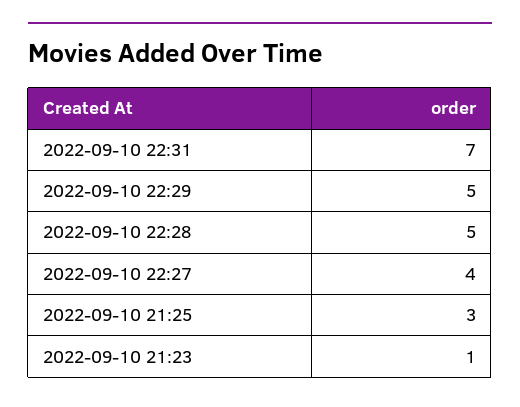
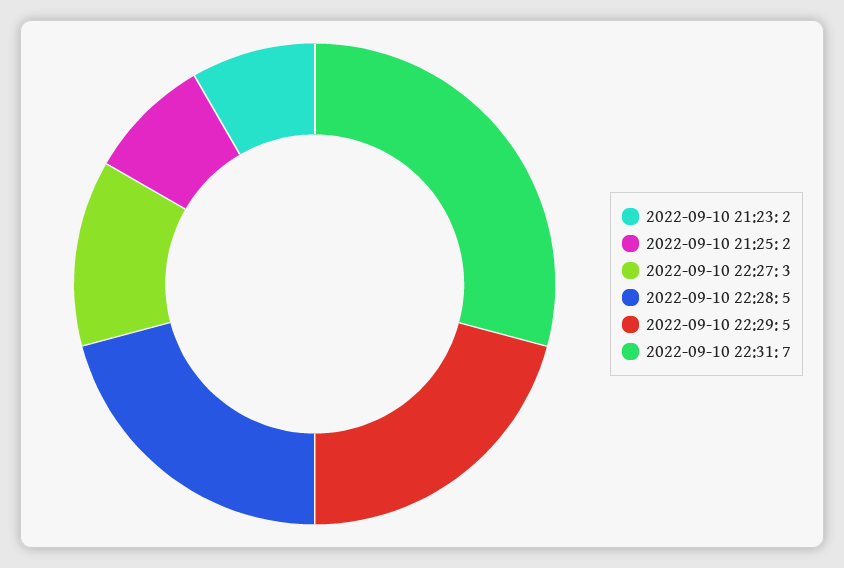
2022-09-10 22:27: 4 -> 3
2022-09-10 21:25: 3 -> 2
2022-09-10 21:23: 1 -> 2

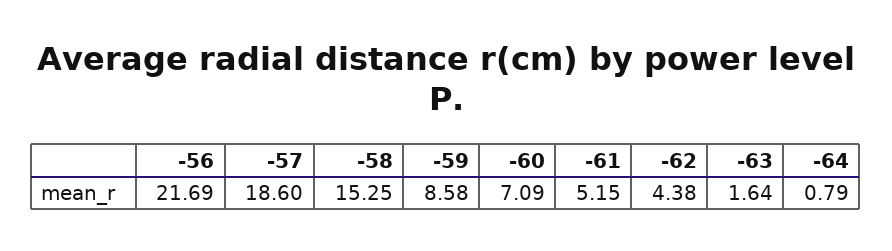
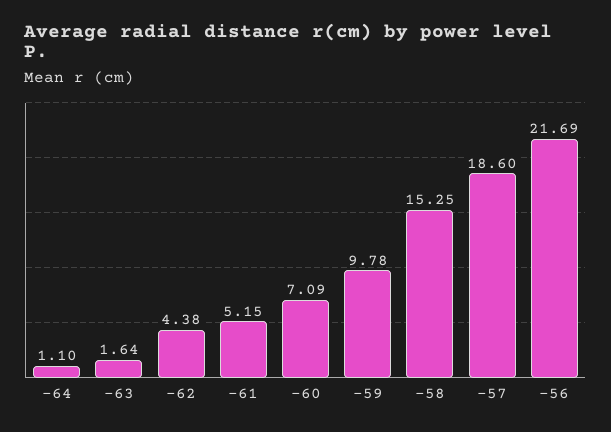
-59: 8.58 -> 9.78
-64: 0.79 -> 1.1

------------------------------------------------------------------------

— THE PROBLEM —
The expected output is the material above, repeated exactly and free of pictures.

— WRITTEN RESPONSE —
2022-09-10 22:27: 4 -> 3
2022-09-10 21:25: 3 -> 2
2022-09-10 21:23: 1 -> 2

-59: 8.58 -> 9.78
-64: 0.79 -> 1.1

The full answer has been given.